In Kosovo, uneasy truce among neighbors

February 5, 2007

Ljubisa Vitosevic, a Serb, lost his elderly father days after the end of NATO's 1999 bombing campaign in Kosovo. Witnesses said he was led away by a group of Albanians, never to be seen again.

"I cannot forgive the people who did that, but I'm not angry at all Albanians," says Mr. Vitosevic.

Since open hostilities ended more than seven years ago, Serbs and Albanians in this breakaway province of Serbia have reached a kind of truce, albeit punctuated in 2004 by ethnic rioting.

That's partly because the hard decision of what to do with Kosovo has been delayed. Now it looms, as UN envoy Martti Ahtisaari issued his long-awaited recommendations Friday, which laid the groundwork for eventual statehood.

But if Kosovo is eventually to become a functioning, multiethnic state, much will depend on whether its Serb minority will stay, and whether Serbs and Albanians can do more than simply coexist.

"It will be very embarrassing for the international community if people start to leave in large numbers," says Verena Knaus, a Kosovo analyst with the European Stability Initiative, a Berlin-based think tank. Such an exodus could be thwarted, she says, if Serbs' concerns about their prospects for their future are addressed.

"In order to create conditions for people to stay here, there needs to be an economic focus," she says. Kosovo has a per capita income of about $1,600 per year.

Randjel Nojkic, a Serb representative to the Assembly of Kosovo, agrees. "The strategy of the international community has been to solve the problem of Kosovo politically, [but] it will be solved in an economic way."

That's a test the international community and the provisional government seem to be failing in Novo Brdo/Novoberde, a majority-Serb mining town (referred to here by its Serb and Albanian names) that is often portrayed as a place where Albanians and Serbs live together in peace.

Svetislav Ivanovic, a Serb, is the deputy mayor of Novo Brdo/Novoberde. He says the local zinc and coal mine employs 150 Albanians, but no Serbs. In a province where unemployment is estimated to be more than 40 percent, some Serbs here imply that ethnicity can play a key role in who gets a coveted job.

The economic issues will be tough to tackle: The country lacks even a predictable supply of electricity and has a reputation for corruption. Meanwhile, ethnic tensions and security questions persist.

"It is very hard to predict how Serbs will react [if the province is granted independence]," Mr. Nojkic says. "What is for sure is that some percentage of Serbs will leave Kosovo."

Nojkic represents Gracanica, a majority Serbian town just outside Pristina that's home to a 14th-century Serbian Orthodox monastery built when Serbia was an empire, before the Ottoman conquest. It is places like Gracanica that make some Serbs claim Kosovo as the cradle of Serbian civilization, never to be surrendered.

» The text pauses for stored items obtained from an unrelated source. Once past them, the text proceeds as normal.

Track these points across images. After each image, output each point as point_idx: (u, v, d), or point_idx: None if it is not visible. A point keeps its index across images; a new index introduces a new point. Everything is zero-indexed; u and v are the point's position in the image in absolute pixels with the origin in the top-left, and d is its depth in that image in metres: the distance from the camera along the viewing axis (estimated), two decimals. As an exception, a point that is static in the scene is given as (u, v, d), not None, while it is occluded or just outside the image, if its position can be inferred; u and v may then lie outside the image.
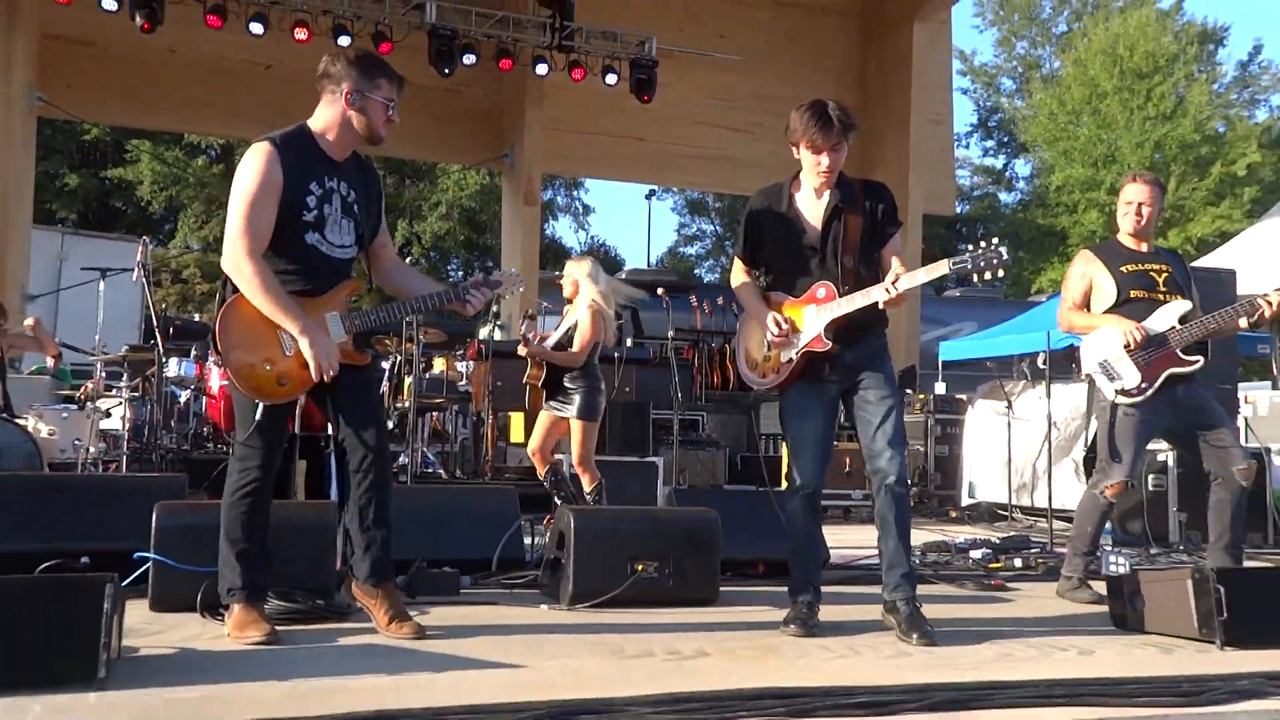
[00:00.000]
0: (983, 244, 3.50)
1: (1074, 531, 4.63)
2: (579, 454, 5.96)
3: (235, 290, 3.19)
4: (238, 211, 3.15)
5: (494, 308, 10.11)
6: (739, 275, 3.90)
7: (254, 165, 3.18)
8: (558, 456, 6.28)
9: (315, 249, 3.26)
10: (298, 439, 6.30)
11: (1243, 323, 4.38)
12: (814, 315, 3.61)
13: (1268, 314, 4.30)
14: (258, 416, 3.24)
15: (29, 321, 7.38)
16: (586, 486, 6.00)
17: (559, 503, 5.91)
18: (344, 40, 11.11)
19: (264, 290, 3.11)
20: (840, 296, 3.58)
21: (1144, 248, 4.54)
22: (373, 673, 2.78)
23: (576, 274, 6.11)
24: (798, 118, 3.60)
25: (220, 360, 3.27)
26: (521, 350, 6.24)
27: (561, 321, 6.26)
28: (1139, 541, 6.37)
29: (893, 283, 3.46)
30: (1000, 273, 3.51)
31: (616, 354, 8.93)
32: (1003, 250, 3.47)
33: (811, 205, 3.69)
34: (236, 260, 3.13)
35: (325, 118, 3.37)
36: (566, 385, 5.96)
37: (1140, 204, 4.48)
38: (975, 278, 3.59)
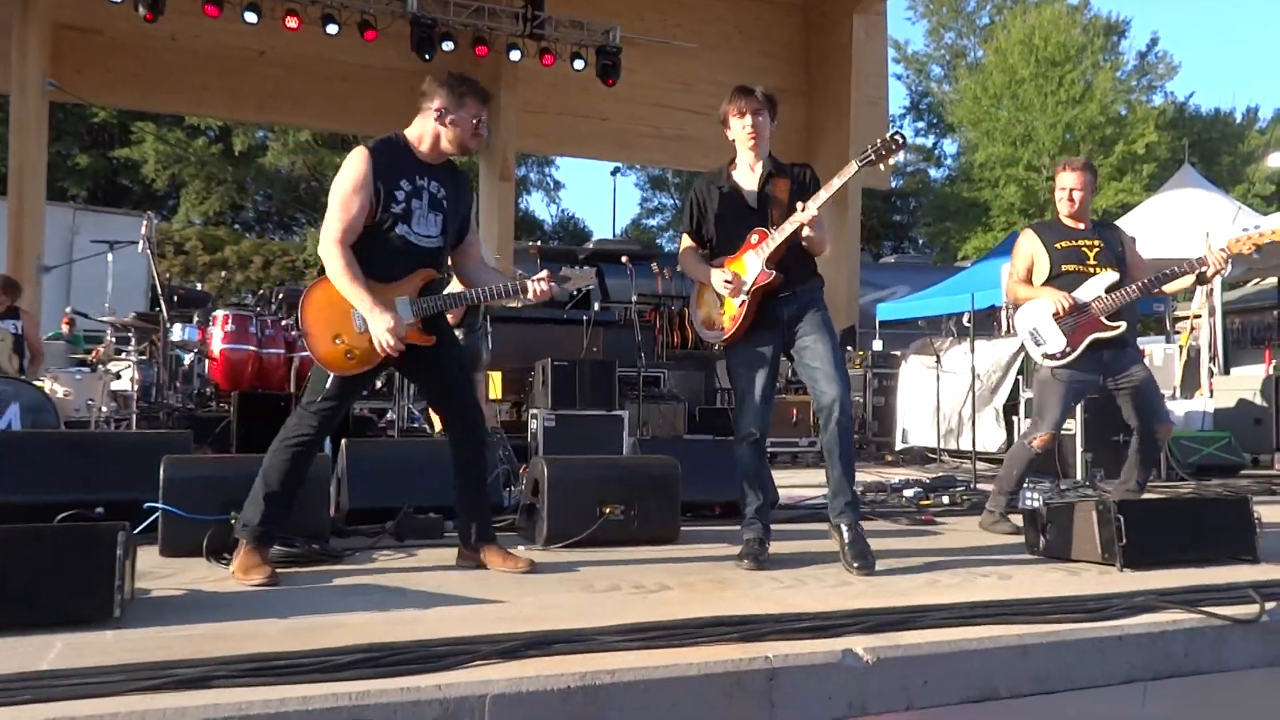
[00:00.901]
0: (881, 138, 3.51)
1: (1001, 473, 4.68)
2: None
3: (322, 273, 3.30)
4: (333, 205, 3.25)
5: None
6: (686, 251, 3.89)
7: (349, 166, 3.26)
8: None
9: (404, 239, 3.30)
10: (295, 400, 6.22)
11: (1188, 280, 4.39)
12: (754, 257, 3.62)
13: (1211, 270, 4.30)
14: (326, 386, 3.27)
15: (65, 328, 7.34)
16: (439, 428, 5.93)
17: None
18: (332, 28, 10.89)
19: (344, 272, 3.19)
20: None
21: (1080, 225, 4.53)
22: (365, 610, 2.76)
23: None
24: (725, 99, 3.72)
25: (300, 334, 3.35)
26: None
27: None
28: (1050, 478, 6.47)
29: (803, 208, 3.49)
30: (902, 155, 3.54)
31: (585, 316, 8.88)
32: (900, 136, 3.48)
33: (746, 177, 3.74)
34: (326, 246, 3.23)
35: (418, 129, 3.40)
36: None
37: (1072, 190, 4.49)
38: (882, 166, 3.54)
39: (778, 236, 3.56)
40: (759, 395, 3.67)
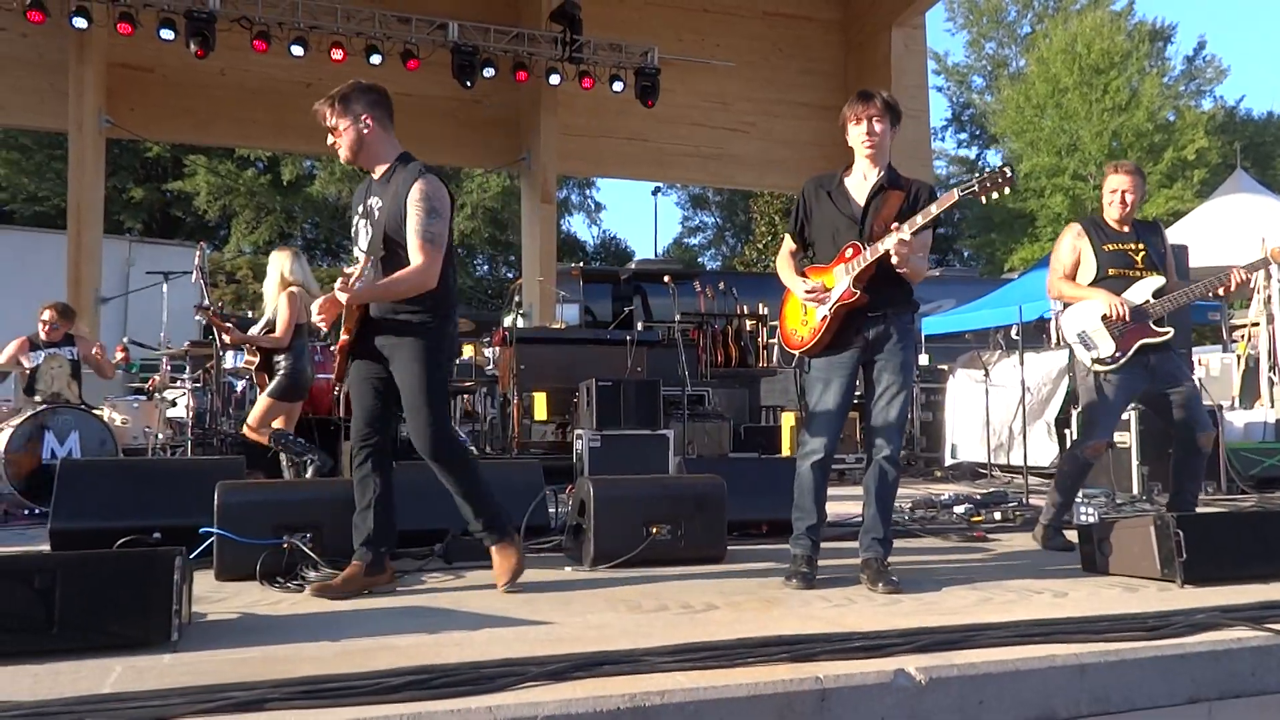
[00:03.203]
0: (989, 169, 3.43)
1: (1054, 486, 4.60)
2: (254, 418, 5.81)
3: None
4: None
5: (516, 297, 10.08)
6: (783, 253, 3.83)
7: None
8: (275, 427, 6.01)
9: (355, 253, 3.53)
10: (345, 424, 6.28)
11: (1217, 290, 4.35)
12: (843, 272, 3.55)
13: (1233, 286, 4.26)
14: None
15: (120, 356, 7.47)
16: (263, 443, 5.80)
17: (289, 461, 5.83)
18: (375, 59, 11.08)
19: None
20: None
21: (1126, 228, 4.48)
22: (415, 632, 2.79)
23: (277, 264, 6.02)
24: (846, 104, 3.70)
25: None
26: (227, 339, 6.21)
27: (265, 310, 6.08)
28: (1106, 491, 6.33)
29: (897, 228, 3.39)
30: (1007, 190, 3.39)
31: (629, 336, 8.90)
32: (1008, 169, 3.38)
33: (858, 185, 3.67)
34: None
35: None
36: (276, 365, 5.87)
37: (1123, 192, 4.44)
38: (984, 199, 3.42)
39: (868, 256, 3.47)
40: (830, 412, 3.60)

"Serbs, up to this point, didn't think about [the possibility of independence] because the story for all this time was that Belgrade would never leave the Serbs here, forgotten," Nojkic says.

Nojkic says that life could become especially difficult for those Serbs who live in isolated areas, noting that buses carrying Serbs through Albanian areas have been stoned recently.

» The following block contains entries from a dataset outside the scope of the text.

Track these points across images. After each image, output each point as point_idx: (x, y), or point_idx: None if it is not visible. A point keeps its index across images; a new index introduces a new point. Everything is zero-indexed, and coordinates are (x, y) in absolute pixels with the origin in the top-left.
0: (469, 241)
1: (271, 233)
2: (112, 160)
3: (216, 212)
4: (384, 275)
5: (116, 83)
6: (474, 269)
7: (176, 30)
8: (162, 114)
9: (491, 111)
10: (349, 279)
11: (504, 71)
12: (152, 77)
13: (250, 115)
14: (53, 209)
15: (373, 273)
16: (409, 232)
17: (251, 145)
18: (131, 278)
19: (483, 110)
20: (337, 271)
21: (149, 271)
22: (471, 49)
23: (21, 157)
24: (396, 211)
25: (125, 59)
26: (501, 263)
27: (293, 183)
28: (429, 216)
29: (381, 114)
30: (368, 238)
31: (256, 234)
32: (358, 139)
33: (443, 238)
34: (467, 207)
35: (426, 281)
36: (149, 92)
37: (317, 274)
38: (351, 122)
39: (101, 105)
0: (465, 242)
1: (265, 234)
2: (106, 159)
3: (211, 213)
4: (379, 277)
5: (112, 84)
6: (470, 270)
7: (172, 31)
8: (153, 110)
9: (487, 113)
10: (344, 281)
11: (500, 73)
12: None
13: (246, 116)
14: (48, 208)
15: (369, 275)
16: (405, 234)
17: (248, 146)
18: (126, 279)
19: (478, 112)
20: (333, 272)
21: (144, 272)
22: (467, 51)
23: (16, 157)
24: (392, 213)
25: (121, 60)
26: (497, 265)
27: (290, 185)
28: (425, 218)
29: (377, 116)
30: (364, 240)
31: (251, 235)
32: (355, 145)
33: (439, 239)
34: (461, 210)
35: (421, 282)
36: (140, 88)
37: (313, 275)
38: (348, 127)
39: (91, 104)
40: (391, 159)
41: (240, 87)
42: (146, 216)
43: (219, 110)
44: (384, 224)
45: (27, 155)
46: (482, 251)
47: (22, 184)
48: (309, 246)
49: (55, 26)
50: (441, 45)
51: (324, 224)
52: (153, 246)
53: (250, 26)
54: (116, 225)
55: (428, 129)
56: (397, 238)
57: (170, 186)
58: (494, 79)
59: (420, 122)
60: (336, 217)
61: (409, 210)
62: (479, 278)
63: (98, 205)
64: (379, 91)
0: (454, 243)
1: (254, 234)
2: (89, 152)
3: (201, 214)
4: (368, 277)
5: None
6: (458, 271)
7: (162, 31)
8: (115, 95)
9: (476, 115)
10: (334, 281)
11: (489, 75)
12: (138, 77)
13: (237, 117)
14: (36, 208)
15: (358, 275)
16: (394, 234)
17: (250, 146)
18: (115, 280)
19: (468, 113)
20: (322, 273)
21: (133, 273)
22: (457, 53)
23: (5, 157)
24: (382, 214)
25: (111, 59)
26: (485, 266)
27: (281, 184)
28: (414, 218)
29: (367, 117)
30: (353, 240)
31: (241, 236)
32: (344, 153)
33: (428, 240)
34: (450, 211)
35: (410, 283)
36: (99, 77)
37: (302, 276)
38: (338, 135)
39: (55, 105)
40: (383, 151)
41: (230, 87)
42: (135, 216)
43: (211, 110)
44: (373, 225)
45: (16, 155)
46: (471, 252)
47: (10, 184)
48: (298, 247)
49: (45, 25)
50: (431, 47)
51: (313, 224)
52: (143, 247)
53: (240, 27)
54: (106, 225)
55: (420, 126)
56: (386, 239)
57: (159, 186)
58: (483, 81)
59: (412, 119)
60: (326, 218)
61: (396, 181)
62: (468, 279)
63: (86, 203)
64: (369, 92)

In Novo Brdo/Novoberde, Ivanovic says his town's reputation as an ethnic melting pot is a facade. "In March 2004, [Albanians] proved how interested they were in multiethnicity. They threw a hand grenade at the apartment of the mayor and at the municipal building," he says.

Serb couple Tihomir and Rada Petrovic have lived in Novo Brdo/Novoberde for 41 years. They say they are not frightened, but if independence comes, they'll leave Kosovo.

"Imagine if Mexicans wanted to create a country from part of America. How would you feel?" Mrs. Petrovic asks. Those sentiments are hard for some Albanians to understand. Halit Kryeziu, a former economist for the town of Klina, fled attacks by the Yugoslav police and Army with his family in early 1999. Asked if he knows how many Serbs have returned to his town, he says he doesn't. "The reason we left and the reason they left are completely different. They took us out of our homes by force. The Serbs left because they were guilty, because of what they had done. They weren't able to face us."

Kryeziu now owns a glass-repair shop, and he says he willingly speaks Serbian with his Serb customers.

In Novo Brdo/Novoberde, as in some other villages, Serbian and Albanian children attend separate schools, although the British government is building a school to serve both communities.

Vitosevic says his hometown of Orahovac/Rahovec today seems a world away from where he grew up in the late 1970s, playing in the street with Albanians, Serbs, and Roma. He will stay, regardless of Kosovo's fate, but he says that all the security guarantees in the world will not persuade his Serbian neighbors to follow suit if Kosovo becomes a country. "If they read the word 'independence,' they won't read any further," he says.